▸ **YOUR GOAL**
Can you update the data below by replacing "pose" with "view" everywhere, changing nothing else and omitting the pictures?

#####

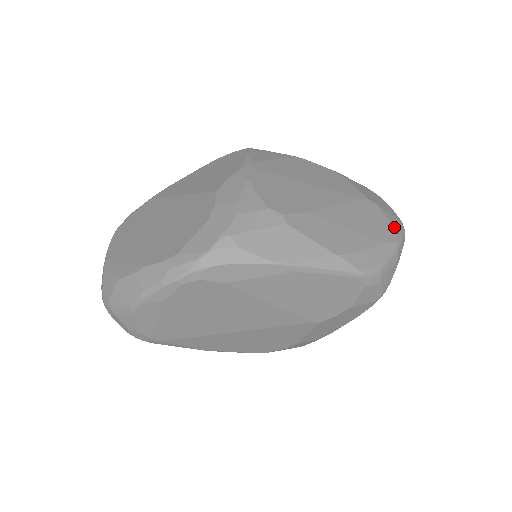
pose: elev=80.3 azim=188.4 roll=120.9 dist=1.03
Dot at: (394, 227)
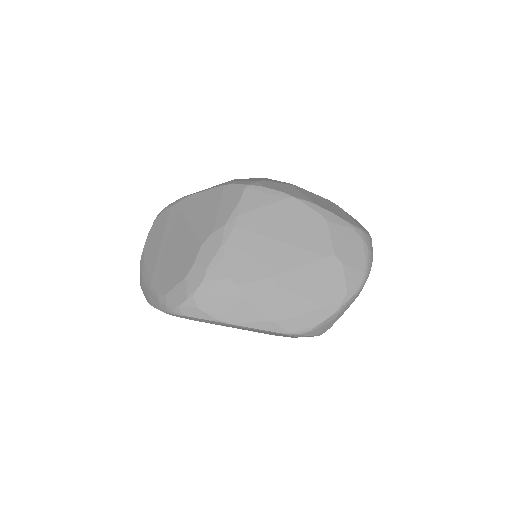
Dot at: (346, 287)
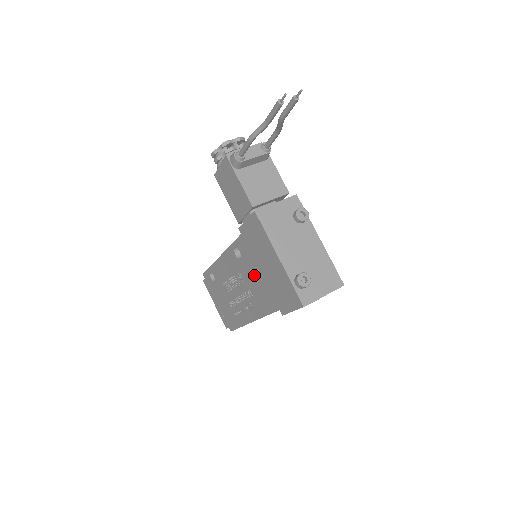
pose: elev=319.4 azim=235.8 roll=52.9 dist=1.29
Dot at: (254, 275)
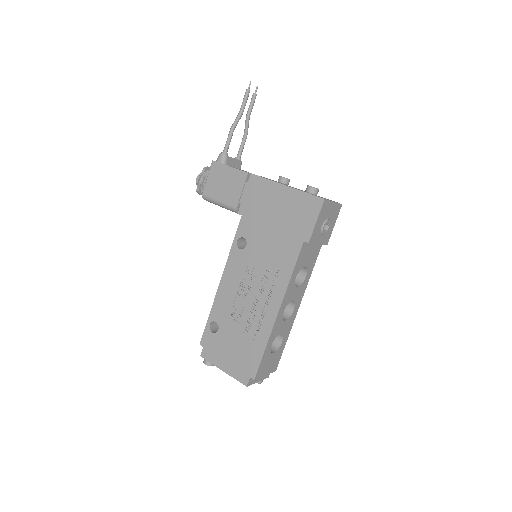
Dot at: (266, 241)
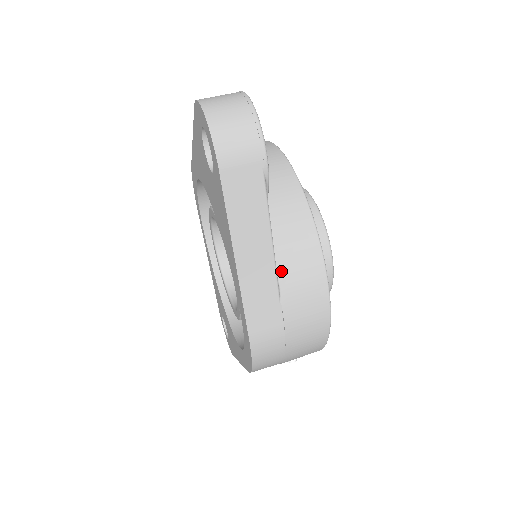
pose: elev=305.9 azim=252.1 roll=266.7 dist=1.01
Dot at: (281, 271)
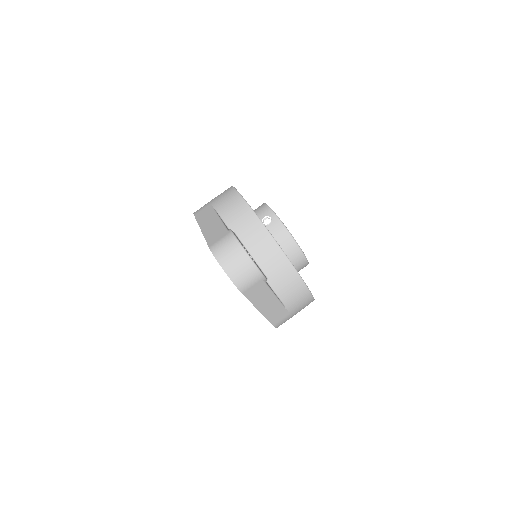
Dot at: (282, 297)
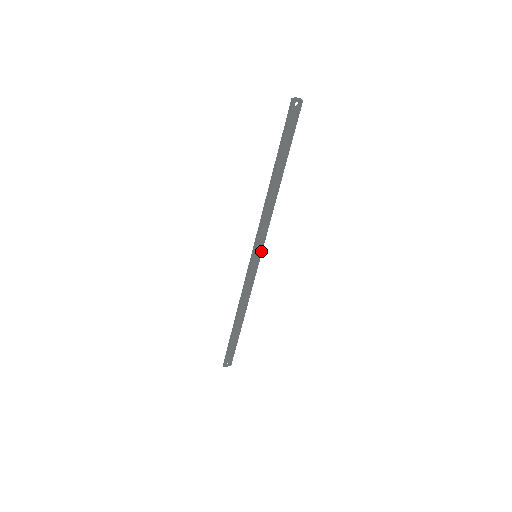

#####

▸ **ANSWER TO THE PROBLEM**
view: elev=80.3 azim=188.4 roll=120.9 dist=1.03
Dot at: (394, 227)
Dot at: (346, 287)
view: elev=319.4 azim=235.8 roll=52.9 dist=1.29
Dot at: (254, 275)
Dot at: (266, 241)
view: elev=305.9 azim=252.1 roll=266.7 dist=1.01
Dot at: (281, 271)
Dot at: (282, 297)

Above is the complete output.